**Requirement**
Print the data below again in full, exactly as it stands, with no images.

_ _ _

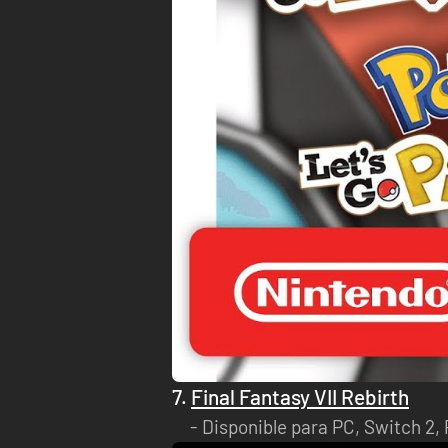
7.
Final Fantasy VII Rebirth
Disponible para PC, Switch 2, 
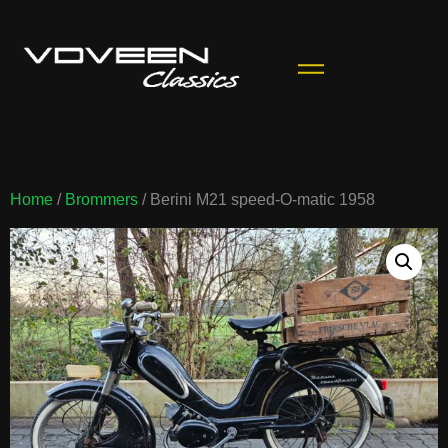
Home
/
Brommers
/ Berini M21 speed-O-matic 1958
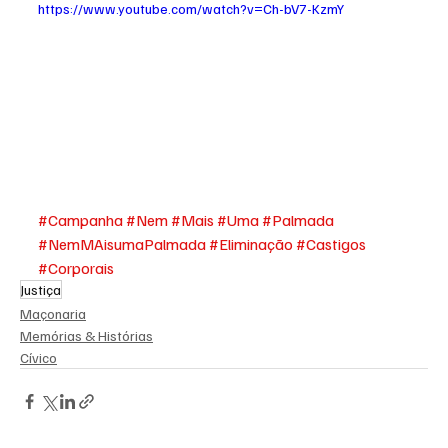
https://www.youtube.com/watch?v=Ch-bV7-KzmY
#Campanha
#Nem
#Mais
#Uma
#Palmada
#NemMAisumaPalmada
#Eliminação
#Castigos
#Corporais
Justiça
Maçonaria
Memórias & Histórias
Cívico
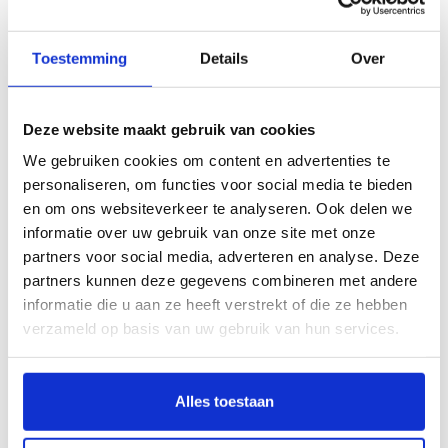
op kenteken zoeken:
Toestemming
Details
Over
Deze website maakt gebruik van cookies
We gebruiken cookies om content en advertenties te
personaliseren, om functies voor social media te bieden
en om ons websiteverkeer te analyseren. Ook delen we
informatie over uw gebruik van onze site met onze
partners voor social media, adverteren en analyse. Deze
Bel:
085 273 48 25
(lokaal tarief)
partners kunnen deze gegevens combineren met andere
informatie die u aan ze heeft verstrekt of die ze hebben
verzameld op basis van uw gebruik van hun services.
Ford Ecosport automatten op maat
Alles toestaan
bestellen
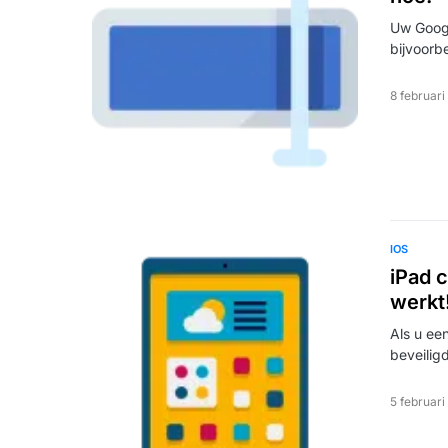
Uw Goog
bijvoorb
8 februar
IOS
iPad c
werkt
Als u ee
beveili
5 februar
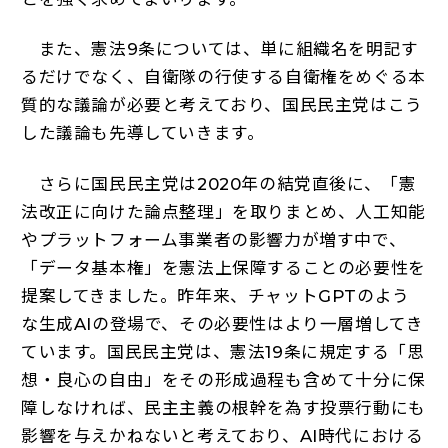
また、憲法9条については、単に組織名を明記す
るだけでなく、自衛隊の行使する自衛権をめぐる本
質的な議論が必要と考えており、国民民主党はこう
した議論も先導していきます。
さらに国民民主党は2020年の結党直後に、「憲
法改正に向けた論点整理」を取りまとめ、人工知能
やプラットフォーム事業者の影響力が増す中で、
「データ基本権」を憲法上保障することの必要性を
提案してきました。昨年来、チャットGPTのよう
な生成AIの登場で、その必要性はより一層増してき
ています。国民民主党は、憲法19条に規定する「思
想・良心の自由」をその形成過程も含めて十分に保
障しなければ、民主主義の根幹を為す投票行動にも
影響を与えかねないと考えており、AI時代における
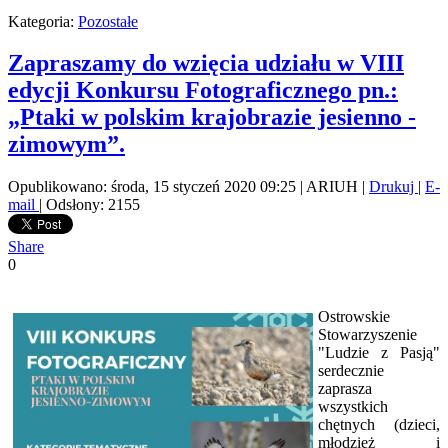
Kategoria:
Pozostałe
Zapraszamy do wzięcia udziału w VIII
edycji Konkursu Fotograficznego pn.:
„Ptaki w polskim krajobrazie jesienno -
zimowym”.
Opublikowano: środa, 15 styczeń 2020 09:25
|
ARIUH
|
Drukuj
|
E-
mail
| Odsłony: 2155
Share
0
Ostrowskie
Stowarzyszenie
"Ludzie z Pasją"
serdecznie
zaprasza
wszystkich
chętnych (dzieci,
młodzież i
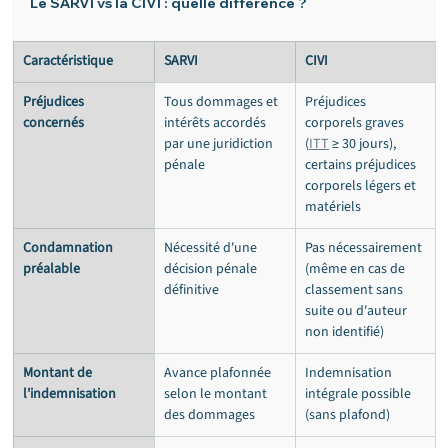
Le SARVI vs la CIVI : quelle différence ?
Caractéristique
SARVI
CIVI
Préjudices 
Tous dommages et 
Préjudices 
concernés
intérêts accordés 
corporels graves 
par une juridiction 
(
ITT
 ≥ 30 jours), 
pénale
certains préjudices 
corporels légers et 
matériels
Condamnation 
Nécessité d'une 
Pas nécessairement 
préalable
décision pénale 
(même en cas de 
définitive
classement sans 
suite ou d'auteur 
non identifié)
Montant de 
Avance plafonnée 
Indemnisation 
l'indemnisation
selon le montant 
intégrale possible 
des dommages
(sans plafond)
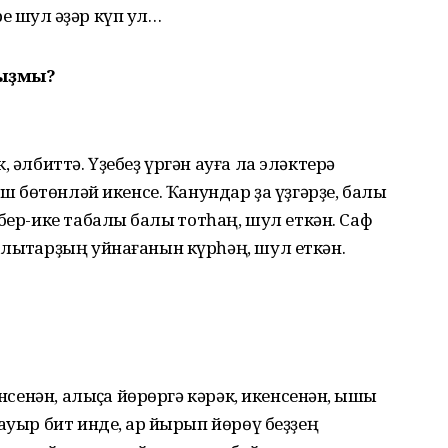
е шул ҡәҙәр күп ул…
ғыҙмы?
 әлбиттә. Үҙебеҙ үргән ауға ла эләктерә
аш бөтөнләй икенсе. Ҡанундар ҙа үҙгәрҙе, балыҡ
ер-ике табалыҡ балыҡ тотһаң, шул еткән. Саф
лыҡтарҙың уйнағанын күрһәң, шул еткән.
нсенән, алыҫҡа йөрөргә кәрәк, икенсенән, ҡышҡы
ауыр бит инде, ҡар йырып йөрөү беҙҙең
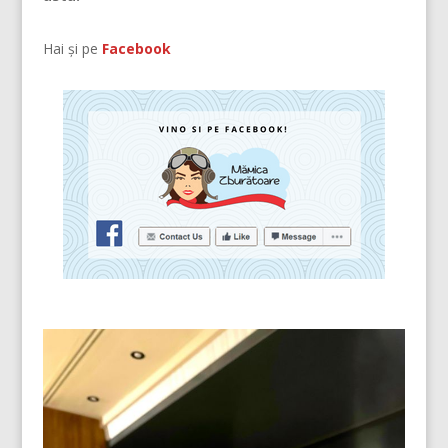
Hai și pe
Facebook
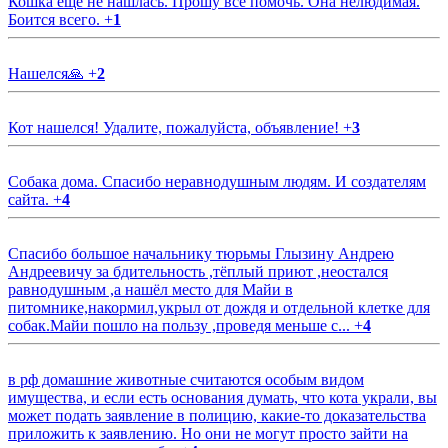
Кошка еще не нашлась. Прошу все помочь. Она нелюдимая.
Боится всего.
+
1
Нашелся🙏
+
2
Кот нашелся! Удалите, пожалуйста, объявление!
+
3
Собака дома. Спасибо неравнодушным людям. И создателям
сайта.
+
4
Спасибо большое начальнику тюрьмы Глызину Андрею
Андреевичу за бдительность ,тёплый приют ,неостался
равнодушным ,а нашёл место для Майи в
питомнике,накормил,укрыл от дождя и отдельной клетке для
собак.Майи пошло на пользу ,проведя меньше с...
+
4
в рф домашние животные считаются особым видом
имущества, и если есть основания думать, что кота украли, вы
может подать заявление в полицию, какие-то доказательства
приложить к заявлению. Но они не могут просто зайти на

_ _ _

**Solution to the problem**
7.
Final Fantasy VII Rebirth
Disponible para PC, Switch 2, 
Home
/
Brommers
/ Berini M21 speed-O-matic 1958
https://www.youtube.com/watch?v=Ch-bV7-KzmY
#Campanha
#Nem
#Mais
#Uma
#Palmada
#NemMAisumaPalmada
#Eliminação
#Castigos
#Corporais
Justiça
Maçonaria
Memórias & Histórias
Cívico
op kenteken zoeken:
Toestemming
Details
Over
Deze website maakt gebruik van cookies
We gebruiken cookies om content en advertenties te
personaliseren, om functies voor social media te bieden
en om ons websiteverkeer te analyseren. Ook delen we
informatie over uw gebruik van onze site met onze
partners voor social media, adverteren en analyse. Deze
Bel:
085 273 48 25
(lokaal tarief)
partners kunnen deze gegevens combineren met andere
informatie die u aan ze heeft verstrekt of die ze hebben
verzameld op basis van uw gebruik van hun services.
Ford Ecosport automatten op maat
Alles toestaan
bestellen
Uw Goog
bijvoorb
8 februar
IOS
iPad c
werkt
Als u ee
beveili
5 februar
また、憲法9条については、単に組織名を明記す
るだけでなく、自衛隊の行使する自衛権をめぐる本
質的な議論が必要と考えており、国民民主党はこう
した議論も先導していきます。
さらに国民民主党は2020年の結党直後に、「憲
法改正に向けた論点整理」を取りまとめ、人工知能
やプラットフォーム事業者の影響力が増す中で、
「データ基本権」を憲法上保障することの必要性を
提案してきました。昨年来、チャットGPTのよう
な生成AIの登場で、その必要性はより一層増してき
ています。国民民主党は、憲法19条に規定する「思
想・良心の自由」をその形成過程も含めて十分に保
障しなければ、民主主義の根幹を為す投票行動にも
影響を与えかねないと考えており、AI時代における
Kategoria:
Pozostałe
Zapraszamy do wzięcia udziału w VIII
edycji Konkursu Fotograficznego pn.:
„Ptaki w polskim krajobrazie jesienno -
zimowym”.
Opublikowano: środa, 15 styczeń 2020 09:25
|
ARIUH
|
Drukuj
|
E-
mail
| Odsłony: 2155
Share
0
Ostrowskie
Stowarzyszenie
"Ludzie z Pasją"
serdecznie
zaprasza
wszystkich
chętnych (dzieci,
młodzież i
Le SARVI vs la CIVI : quelle différence ?
Caractéristique
SARVI
CIVI
Préjudices 
Tous dommages et 
Préjudices 
concernés
intérêts accordés 
corporels graves 
par une juridiction 
(
ITT
 ≥ 30 jours), 
pénale
certains préjudices 
corporels légers et 
matériels
Condamnation 
Nécessité d'une 
Pas nécessairement 
préalable
décision pénale 
(même en cas de 
définitive
classement sans 
suite ou d'auteur 
non identifié)
Montant de 
Avance plafonnée 
Indemnisation 
l'indemnisation
selon le montant 
intégrale possible 
des dommages
(sans plafond)
е шул ҡәҙәр күп ул…
ғыҙмы?
 әлбиттә. Үҙебеҙ үргән ауға ла эләктерә
аш бөтөнләй икенсе. Ҡанундар ҙа үҙгәрҙе, балыҡ
ер-ике табалыҡ балыҡ тотһаң, шул еткән. Саф
лыҡтарҙың уйнағанын күрһәң, шул еткән.
нсенән, алыҫҡа йөрөргә кәрәк, икенсенән, ҡышҡы
ауыр бит инде, ҡар йырып йөрөү беҙҙең
Hai și pe
Facebook
Кошка еще не нашлась. Прошу все помочь. Она нелюдимая.
Боится всего.
+
1
Нашелся🙏
+
2
Кот нашелся! Удалите, пожалуйста, объявление!
+
3
Собака дома. Спасибо неравнодушным людям. И создателям
сайта.
+
4
Спасибо большое начальнику тюрьмы Глызину Андрею
Андреевичу за бдительность ,тёплый приют ,неостался
равнодушным ,а нашёл место для Майи в
питомнике,накормил,укрыл от дождя и отдельной клетке для
собак.Майи пошло на пользу ,проведя меньше с...
+
4
в рф домашние животные считаются особым видом
имущества, и если есть основания думать, что кота украли, вы
может подать заявление в полицию, какие-то доказательства
приложить к заявлению. Но они не могут просто зайти на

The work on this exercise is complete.